San Antonio de Padua (1195-1231), franciscano, doctor de la Iglesia
Sermones para el domingo y las fiestas de los santos

«El buen pastor da la vida por las ovejas»

«Yo soy el buen pastor». Cristo, con todo derecho, puede decir: «Yo soy». Para él nada es pasado o futuro, todo le es presente, Es lo que él mismo dice en el Apocalipsis: «Yo soy el Alfa y la Omega, el que es, el que era y el que viene, el Todopoderoso» (Ap 1,8). Y en el Éxodo: «Soy el que soy. Dirás a los hijos de Israel: 'El que es me ha enviado a vosotros'» (Ex 3.14).

«Yo soy el buen pastor.» La palabra «pastor» viene de la palabra «pacer». Cristo nos apacienta cada día con su carne y con su sangre, en el sacramento del altar. Jesé, el padre de David, dijo a Samuel: «Mi hijo menor es un niño y está paciendo el rebaño» (1S 16,11). Nuestro David, pequeño y humilde, a pacienta también a sus ovejas como un buen pastor...

También en Isaías se lee: «Como un pastor apacienta el rebaño; su mano los reúne, lleva en brazos los corderos, cuida de las madres» (Is 40,11)... En efecto, el buen pastor, cuando conduce su rebaño a los pastos o lo saca de él, reúne a todos los corderos pequeños que todavía no pueden caminar; los toma en sus brazos, los lleva sobre su seno; lleva también a las madres, las que van a parir o las que acaban de dar a luz. Eso mismo hace Jesucristo: cada día nos alimenta con las enseñanzas del Evangelio y los sacramentos de la Iglesia. Nos reúne en sus brazos, que extendió sobre la cruz «para reunir en un solo cuerpo a los hijos de Dios dispersos» (Jn 11,52). Nos acoge en el seno de su misericordia, como una madre acoge a su hijo.

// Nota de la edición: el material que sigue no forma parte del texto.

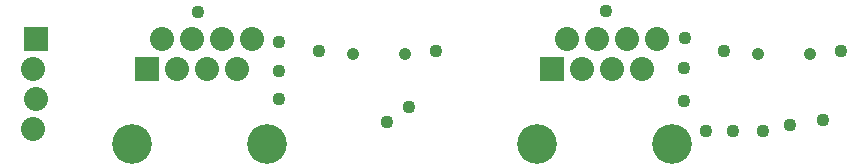
<source format=gbs>
G75*
G70*
%OFA0B0*%
%FSLAX24Y24*%
%IPPOS*%
%LPD*%
%AMOC8*
5,1,8,0,0,1.08239X$1,22.5*
%
%ADD10C,0.0800*%
%ADD11R,0.0800X0.0800*%
%ADD12C,0.1320*%
%ADD13C,0.0414*%
%ADD14C,0.0436*%
D10*
X001130Y004892D03*
X001230Y005892D03*
X001130Y006892D03*
X005430Y007892D03*
X006430Y007892D03*
X007430Y007892D03*
X008430Y007892D03*
X007930Y006892D03*
X006930Y006892D03*
X005930Y006892D03*
X018930Y007892D03*
X019930Y007892D03*
X020930Y007892D03*
X021930Y007892D03*
X021430Y006892D03*
X020430Y006892D03*
X019430Y006892D03*
D11*
X018430Y006892D03*
X004930Y006892D03*
X001230Y007892D03*
D12*
X004430Y004392D03*
X008930Y004392D03*
X017930Y004392D03*
X022430Y004392D03*
D13*
X025314Y007392D03*
X027046Y007392D03*
X013546Y007392D03*
X011814Y007392D03*
D14*
X010680Y007492D03*
X009330Y007792D03*
X009330Y006842D03*
X009330Y005892D03*
X012930Y005142D03*
X013680Y005642D03*
X014580Y007492D03*
X020230Y008842D03*
X022880Y007942D03*
X024180Y007492D03*
X022830Y006942D03*
X022830Y005842D03*
X023580Y004842D03*
X024480Y004842D03*
X025480Y004842D03*
X026380Y005042D03*
X027480Y005192D03*
X028080Y007492D03*
X006630Y008792D03*
M02*

</source>
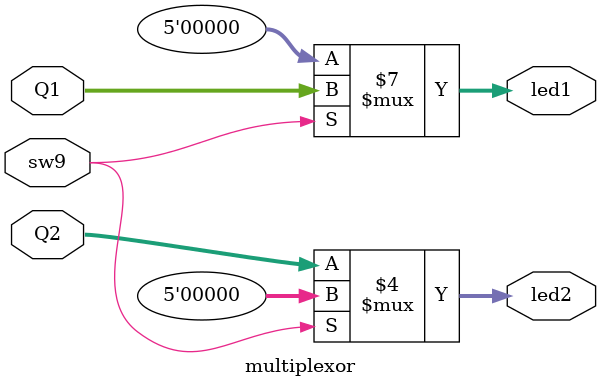
<source format=v>
`timescale 1ns / 1ps


module Main(
    input clk,
    input enable,
    input Cin,
    input sw9,
    input [3:0] A,B,
    output  [4:0] led1,
    output  [4:0] led2
    );
    
    wire [4:0] D1;
    wire [4:0] D2;
    wire [4:0] Q1;
    wire [4:0] Q2;

    
RCA_4bits rca(
    clk,
    enable,
    A,B,
    Cin,
    D1
    ); 
 
CLA_4bits cla(
    clk,
    enable,
    A,B,
    Cin,
    D2
);

register_logic cla_reg(
    clk,
    enable,
    D1,
    Q1
);

register_logic rca_reg(
    clk,
    enable,
    D2,
    Q2
);

multiplexor mult(
    sw9,
    Q1, Q2,
    led1, led2);

    
    endmodule
    
module multiplexor(
    input sw9,
    input [4:0] Q1, 
    Q2,
    output reg [4:0] led1,
    output reg [4:0] led2);
    
    always @(sw9 or Q1 or Q2)
    begin
    
    if(sw9 == 1)
    begin
    led1 <= Q1;
    led2 <= 5'b00000;
    end
    else
    begin
    led1 <= 5'b00000;
    led2 <= Q2;
    end
    
    end
    
    endmodule
    




</source>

Resurrección de Cristo y las Mujeres en la tumba (celda 8), Fra Angelico 1440-42

Resurrección de Cristo y las Mujeres en la tumba (celda 8)
Fresco, 181 x 151 cm
Convento de San Marco, Florencia 

Este es el fresco en la pared de la celda octava del Convento de San Marco en Florencia.

A la izquierda, Santo Domingo en meditación. Las tres mujeres a la izquierda fueron pintadas por Benozzo Gozzoli quien en ese tiempo era aprendiz en el taller de Fra Angelico. Él colaboró en la decoración pictorica del convento Dominico de San Marco.